2017.4.26


それは遠い昔。私がようやく22歳になり、大学を卒業、就職もせずに家にこもって資格試験の勉強をしていたころのお話。今で言えば、引きこもり? プータロウ? 寄生虫?と他人からヤユされそうな感じかもしれない。 


6月、露の真っ盛り、この日も朝露の中に家がすっぽりと包み込まれており、じっとりした、そんな感覚を覚えるほど、あたり一面は霧に包まれていた


当時、隣家との距離は半径50メートルは離れており、南側100メートル先に道路があり、その間には木々が茂り、北側50メートルに隣家、西側は雑木林、東側は100メートル手前は何もなく、しかし宅地に整備されているわけでもなく、ただ野原であり、その100メートル先には高い木々が立っているだけ。あとは東南方向に50メートルぐらい離れて1軒、東北方面に1軒あるだけ。

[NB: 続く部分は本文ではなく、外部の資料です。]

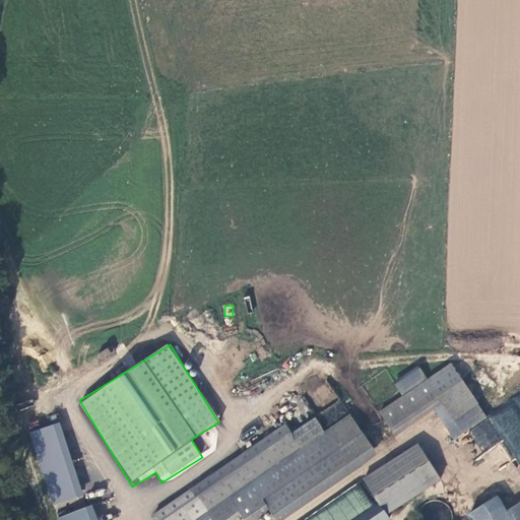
[(98,353),(102,361),(115,354),(112,347),(98,353)]
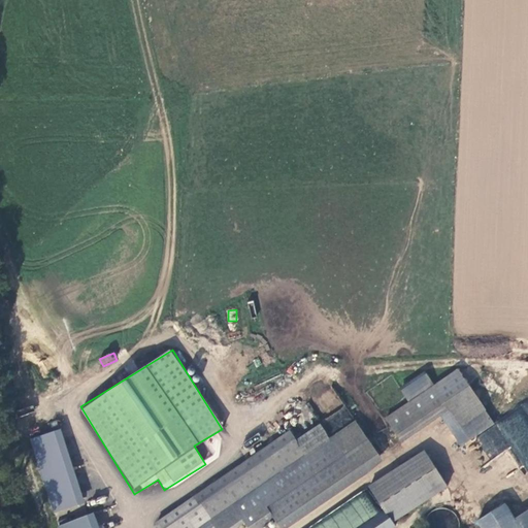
[(409,403),(386,419),(397,435),(443,404),(461,427),(486,410),(458,370),(434,387),(409,403)]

東京からは36キロとそんなに離れてはいないのだけれど、結構な自然の中にあった街であった。


朝、雨戸を開けた。ほとんど人工的な物音などしない静寂の中、私の雨戸の開ける音だけが響きわたっていた。いつものように、そっと耳を澄ませ、深呼吸をする。気持ちがいい、何より静かなのが一番いい

ふと耳にいつもの自然音以外の音が聞こえてきた。